REQUIRED ACTIONS
**A.** Answer the following questions using the abstract on the Toolik-Arctic Geobotanical Atlas.
(i) How many different scales of maps does the atlas currently present?
(ii) How many years of vegetation mapping and research are mentioned?
(iii) Of which International Polar Year project is the work part?
**B.** In the abstract on the Toolik-Arctic Geobotanical Atlas, rewrite the paragraph beginning "A new “plant-to-planet”" as a short bulleted list that keeps its main facts.
**C.** Extend the abstract on the Toolik-Arctic Geobotanical Atlas, picking up after its final sentence.

SELECTED PASSAGE
Abstract:A new “plant-to-planet” Toolik-Arctic Geobotanical Atlas (T-AGA) (http://www.arcticatlas.org/) is designed to meet research and site management needs at IAB's Toolik Field Station in northern Alaska. The atlas currently presents seven different scales of maps from the circumpolar Arctic down to species within 1 x 1-m plots. The atlas is still in progress, but the intent is to eventually provide all the maps produced by the first author and many collaborators during 35-years of vegetation mapping and research in northern Alaska and the circumpolar Arctic.
This talk focuses on examples of how the map hierarchy is being used to address questions related to a multi-scale analysis of Arctic climate change. This is part of the "Greening of the Arctic" project of the International Polar Year (http://www.alaska.edu/ipy/news/AGUWalker.xml, http://classic.ipy.org/development/eoi/details.php?id=569#TOP),
The ideas may prove useful for other Arctic Observatories and users that desire an international approach to vegetation change analysis.

Saved data entries:

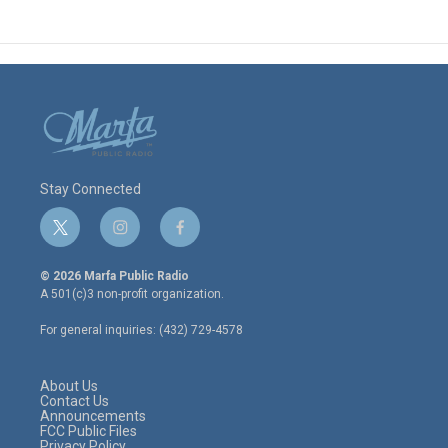
Stay Connected
t
i
f
w
n
a
i
s
c
© 2026 Marfa Public Radio
t
t
e
A 501(c)3 non-profit organization.
t
a
b
e
g
o
For general inquiries: (432) 729-4578
r
r
o
a
k
m
About Us
Contact Us
Announcements
FCC Public Files
Privacy Policy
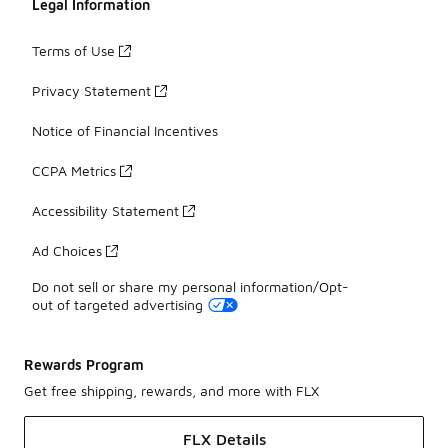
Legal Information
Terms of Use
Privacy Statement
Notice of Financial Incentives
CCPA Metrics
Accessibility Statement
Ad Choices
Do not sell or share my personal information/Opt-
out of targeted advertising
Rewards Program
Get free shipping, rewards, and more with FLX
FLX Details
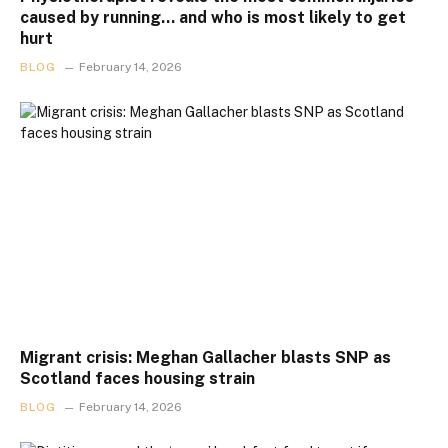
caused by running… and who is most likely to get
hurt
BLOG
February 14, 2026
Migrant crisis: Meghan Gallacher blasts SNP as
Scotland faces housing strain
BLOG
February 14, 2026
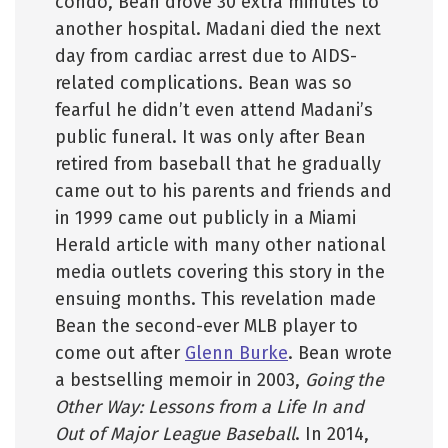
condo, Bean drove 30 extra minutes to
another hospital. Madani died the next
day from cardiac arrest due to AIDS-
related complications. Bean was so
fearful he didn’t even attend Madani’s
public funeral. It was only after Bean
retired from baseball that he gradually
came out to his parents and friends and
in 1999 came out publicly in a Miami
Herald article with many other national
media outlets covering this story in the
ensuing months. This revelation made
Bean the second-ever MLB player to
come out after
Glenn Burke
. Bean wrote
a bestselling memoir in 2003,
Going the
Other Way: Lessons from a Life In and
Out of Major League Baseball
. In 2014,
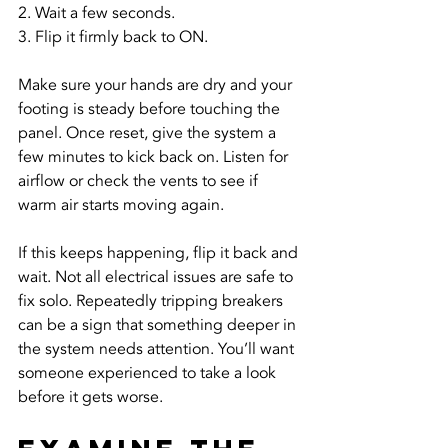
2. Wait a few seconds.
3. Flip it firmly back to ON.
Make sure your hands are dry and your 
footing is steady before touching the 
panel. Once reset, give the system a 
few minutes to kick back on. Listen for 
airflow or check the vents to see if 
warm air starts moving again.
If this keeps happening, flip it back and 
wait. Not all electrical issues are safe to 
fix solo. Repeatedly tripping breakers 
can be a sign that something deeper in 
the system needs attention. You’ll want 
someone experienced to take a look 
before it gets worse.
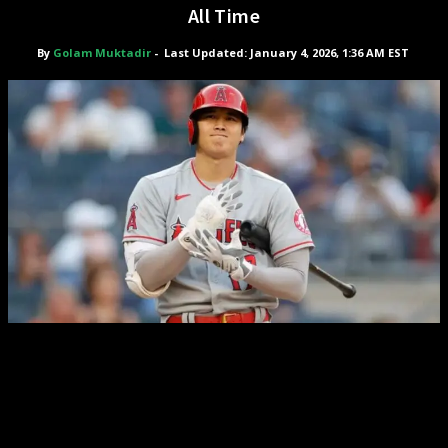
All Time
By
Golam Muktadir
-
Last Updated: January 4, 2026, 1:36 AM EST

RESPONSES BY TASK
**A.**
(i) Seven.
(ii) 35 years.
(iii) The "Greening of the Arctic" project.

**B.**
- The Toolik-Arctic Geobotanical Atlas (T-AGA) is a new "plant-to-planet" atlas.
- It is designed to meet research and site management needs at IAB's Toolik Field Station in northern Alaska.
- It currently presents seven scales of maps, from the circumpolar Arctic down to species within 1 x 1-m plots.
- The atlas is still in progress.
- The intent is to eventually provide all the maps produced by the first author and many collaborators during 35 years of vegetation mapping and research in northern Alaska and the circumpolar Arctic.

**C.**
About the Speaker:
Donald "Skip" Walker is a professor of biology with the Institute of Arctic Biology at UAF and director of the Alaska Geobotany Center at IAB.
Walker's areas of research specialization include: tundra, snow, and landscape ecology, vegetation mapping, quantitative ecological methods, vegetation of northern Alaska and the Arctic, biocomplexity of patterned ground, landscape response to climate change, geographic information systems and remote sensing, and disturbance and recovery of Arctic ecosystems.
Recent research projects include: Greening of the Arctic, NASA Yamal Project, Toolik-Arctic Geobotanical Atlas, North American Arctic Transect, Biocomplexity of Frost Boil Ecosystems, Circumpolar Arctic Vegetation Map, and Arctic Transitions in the Land-Atmosphere System.